Godzilla X Kong: The New Empire
2024
Sometimes I don't notice how much insane stuff happens in these films until I write them up like this.
This is truly a Kong story, but with proper deference to Godzilla as the King of Monsters.
Three years after their last fight, because they've finally started to "get it,"
we open on scenes of Kong and Godzilla with NO PEOPLE. WOO!
Kong is establishing dominance in Hollow Earth. It's not clear about that at first because he appears to be running for his life from a pack of hyaena / wolf/ lizard... things. (*googles quickly*) I mean Death Jackals or is it Wartdogs? Pick a name guys. Kong looks trapped in a dead end, however, Kong is a Thinking Animal and has set up various traps, which either knock the creatures down a giant hole, or bury them under a landslide. Kong rips one in half over his head (Titan Guts!) as a show of triumph. After a follow up waterfall shower, Kong tries to eat in peace, but has part of his food stolen by... Doug. Kong is clearly getting up there in age, is lonely, and has a damaged tooth. His quick dash to check on what sounds like a roar of his species is, in fact, (and I am not making this up) an inflatable, multicolored Parrot Frog.
Awwwwwww. How sad.
Science Mom is back and delivers a huge exposition dump, to give us something to listen to while the credits roll.
Godzilla is maintaining his role as the King of Monsters, stopping Kumonga, sorry, stopping Scylla - the giant tentacle faced spider Titan- from smashing up Rome. Granted, The battle damages Rome quite a bit on its own, and Godzilla's finishing move coats a large swath of the city in spider-monster innards. (Titan Guts!) Having completed his duty, the Big G takes a nap in the Colosseum, because as we long suspected, Godzilla is Italian. (Loud, scary but good hearted, eats a lot, likes naps, protects those he considers "family," name ends in a vowel.)
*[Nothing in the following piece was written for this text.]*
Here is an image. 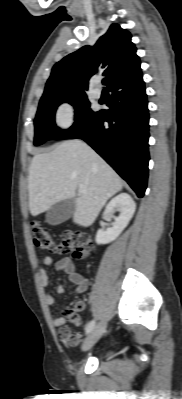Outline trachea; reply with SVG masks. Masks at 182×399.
Segmentation results:
<instances>
[{"label":"trachea","mask_w":182,"mask_h":399,"mask_svg":"<svg viewBox=\"0 0 182 399\" xmlns=\"http://www.w3.org/2000/svg\"><path fill=\"white\" fill-rule=\"evenodd\" d=\"M102 83H103V85H105V84L107 83V79L104 78L103 81H102Z\"/></svg>","instance_id":"obj_1"}]
</instances>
Down in the Hollow Earth, the base (Outpost One) picks up a signal of Three Peaks while a giant sinkhole opens under Kong's pit trap. These will likely be important shortly.
Jia is back! Woo! She doesn't fit in well in school. (awww.) because she is the last of her tribe. (AWWWW) For reasons that won't be clear for a while, she draws the "Three Peaks" image on her desk.
(In the background we see one of the kids made a cardboard diorama of monsters on pyramids... hmmmmm.)
Science Mom has a rough parent teacher conference, and a rough chat with her daughter, but recognizes the Three Peaks. Unfortunately, the Hollow Earth Outpost One seems to be gone. There's just enough Science Mom and Jira heartfelt time to establish their bond, before we start to get bored and miss the monsters. Science Mom livens things up by asking Fun Conspiracy Guy for help, cementing the combination of entertaining members of Team Godzilla and Team Kong from the last go around. I miss Madison, but maybe she'll come back next time now that Stranger Things is done filming.
Godzilla wakes up and leaves the city with a purpose. Even though the route he takes is mostly through the river, it continues to be a bad day for Rome. Science Mom says everything will be fine, as long as Kong stays off the surface.
Godzilla wakes up and leaves the city with a purpose. Even though the route he takes is mostly through the river, it continues to be a bad day for Rome. Science Mom says everything will be fine, as long as Kong stays off the surface.
To no one's surprise, Kong emerges on the surface because of his toothache. Luckily, our Combined Team has a new and awesome member, Lunatic Veterinarian. Not only does he replace Kong's tooth with a metal one using a flying crane, but he also has excellent taste in music which he plays any time he does something crazy and cool.He also has far better Chemistry with Science Mom than Tarzan did. Before and after this economy sized dentistry goes on, Jia and Kong have some bonding moments. (awwwww [that's a good awwwww, not a sad awwwww. I haven't figured out how to differentiate those]) Meanwhile, Fun Conspiracy Guy figures out the Three Peaks are a distress signal.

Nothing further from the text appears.